Wednesday, April 22, 2020

The Politics of Reconstruction (Part 04)

In American History, most of the 1800s can be divided into three time spans: the prewar years, the Civil War, and the postwar years. But while these are three separate segments of time, they are shaped by one single conflict: a conflict between the Democratic Party and the Republican Party.

The Democrats, from the founding of their party by Andrew Jackson in 1828, were committed to defending, supporting, and maintaining slavery.

The Republican Party, and its first major candidate, Abraham Lincoln, were unswervingly focused on the goal of ending slavery.

The political debates and negotiations of the prewar years, the half-million lives lost during the Civil War, and the brutality directed toward African-Americans in the postwar years are simply three phases of the same partisan conflict, as historian Dinesh D’Souza writes:

The Civil War was a deliberate attempt by the Democratic Party, both in the North and the South, to kill America by carving her into two. Had secession worked, Lincoln would have been viewed as a failed president. The North and the South would have come to terms over the bifurcation long before 1865. Slavery would have continued, and on a firmer foundation than before. White supremacy would have continued to be its bedrock, and would have reigned unchallenged throughout the United States. Lincoln’s dark warning about all of America becoming a plantation might have proven prophetic in his own lifetime.

The Democrat strategy, then, was that the Democrats in the South would secede from the Union, and the Democrats in the North would try to use their political influence to persuade the North to get the South back by promising the South that it could keep slavery. In the process, the North would be obliged to accept slavery as well.

The goal of the Democrats was, then, that the entire country, not only the South, would become slaveholding territory.

The Republicans, however, would not go along with the Democratic Party’s plans. The Democrats wanted slavery so badly that they were willing to start and endure a war in which more than 500,000 men died.
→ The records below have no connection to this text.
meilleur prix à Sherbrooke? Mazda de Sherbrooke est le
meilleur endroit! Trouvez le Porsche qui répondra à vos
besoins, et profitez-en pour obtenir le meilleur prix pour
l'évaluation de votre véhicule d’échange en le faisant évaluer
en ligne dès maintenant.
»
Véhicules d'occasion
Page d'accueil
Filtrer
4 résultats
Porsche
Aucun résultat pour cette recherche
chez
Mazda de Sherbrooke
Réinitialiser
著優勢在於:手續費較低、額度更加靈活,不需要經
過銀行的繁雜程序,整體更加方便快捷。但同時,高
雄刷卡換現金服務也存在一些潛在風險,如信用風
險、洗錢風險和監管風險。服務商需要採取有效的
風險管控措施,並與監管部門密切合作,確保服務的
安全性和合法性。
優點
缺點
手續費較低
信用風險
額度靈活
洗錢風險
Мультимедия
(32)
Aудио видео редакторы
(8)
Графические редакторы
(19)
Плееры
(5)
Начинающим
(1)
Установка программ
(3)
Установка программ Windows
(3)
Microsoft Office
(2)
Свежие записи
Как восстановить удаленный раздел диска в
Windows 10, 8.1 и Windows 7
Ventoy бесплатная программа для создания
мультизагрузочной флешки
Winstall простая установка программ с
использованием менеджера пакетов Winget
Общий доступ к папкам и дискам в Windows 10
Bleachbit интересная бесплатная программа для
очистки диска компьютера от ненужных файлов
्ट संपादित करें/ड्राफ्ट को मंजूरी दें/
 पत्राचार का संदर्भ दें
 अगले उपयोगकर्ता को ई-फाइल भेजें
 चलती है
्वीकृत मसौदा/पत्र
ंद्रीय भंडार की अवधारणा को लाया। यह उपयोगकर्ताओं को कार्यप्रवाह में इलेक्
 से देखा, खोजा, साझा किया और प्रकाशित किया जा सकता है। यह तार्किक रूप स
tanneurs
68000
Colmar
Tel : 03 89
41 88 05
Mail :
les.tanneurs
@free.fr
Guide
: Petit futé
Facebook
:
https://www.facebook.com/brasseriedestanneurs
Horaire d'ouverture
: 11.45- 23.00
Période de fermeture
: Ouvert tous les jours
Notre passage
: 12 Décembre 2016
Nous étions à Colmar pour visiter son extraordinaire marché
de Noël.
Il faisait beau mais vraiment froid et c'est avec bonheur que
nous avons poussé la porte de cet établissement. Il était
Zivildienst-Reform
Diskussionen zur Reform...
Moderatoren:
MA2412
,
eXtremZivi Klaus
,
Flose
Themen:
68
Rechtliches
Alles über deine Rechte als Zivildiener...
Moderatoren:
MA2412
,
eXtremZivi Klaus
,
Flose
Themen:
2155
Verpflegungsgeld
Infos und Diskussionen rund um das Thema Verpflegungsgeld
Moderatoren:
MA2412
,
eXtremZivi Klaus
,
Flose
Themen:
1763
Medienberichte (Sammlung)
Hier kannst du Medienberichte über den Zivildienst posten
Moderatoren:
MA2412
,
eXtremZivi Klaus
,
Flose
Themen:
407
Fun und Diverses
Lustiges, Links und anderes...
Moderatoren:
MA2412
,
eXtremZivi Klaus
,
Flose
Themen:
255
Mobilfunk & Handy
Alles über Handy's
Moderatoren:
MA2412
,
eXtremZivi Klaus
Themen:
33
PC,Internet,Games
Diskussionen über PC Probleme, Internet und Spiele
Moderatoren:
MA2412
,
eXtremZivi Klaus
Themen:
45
The war ended when the South faced its inevitable undersupply of men and materiel. But while the Democrats had been militarily defeated, they had not given up their dreams of slavery. The postwar years would be known as the ‘Reconstruction’ era, and the Democrats would use a mixture of political maneuvering and domestic terror strategies to maintain slavery, or at least a slavelike status.

Although the Republicans had achieved their goal of ending slavery, it was clear that they had to defend and solidify that accomplishment to make sure that the Democrats did not succeed in bringing slavery back, and it was clear that the Republicans would push for full citizenship and full civil rights for the newly-freed ex-slaves.

The Republicans in Congress worked to guarantee civil rights for African-Americans, as Dinesh D’Souza writes:

The Republicans in Congress who drove Reconstruction realized that, perhaps for the first time in history, there was an elected government that supported not merely empancipation from slavery but also full equality of rights and full enfranchisement for blacks. Admittedly this majority would not have existed had Southern Democrats also been represented. By their own choice, however, they had resigned their positions in Congress and thus forfeited their right to have their votes counted.

During the Reconstruction era, not only did the Republicans succeed in ensuring that African-Americans could freely exercise their right to vote, but they even succeeded in getting Black candidates elected to the House of Representatives and to the U.S. Senate. This was the apogee of civil rights.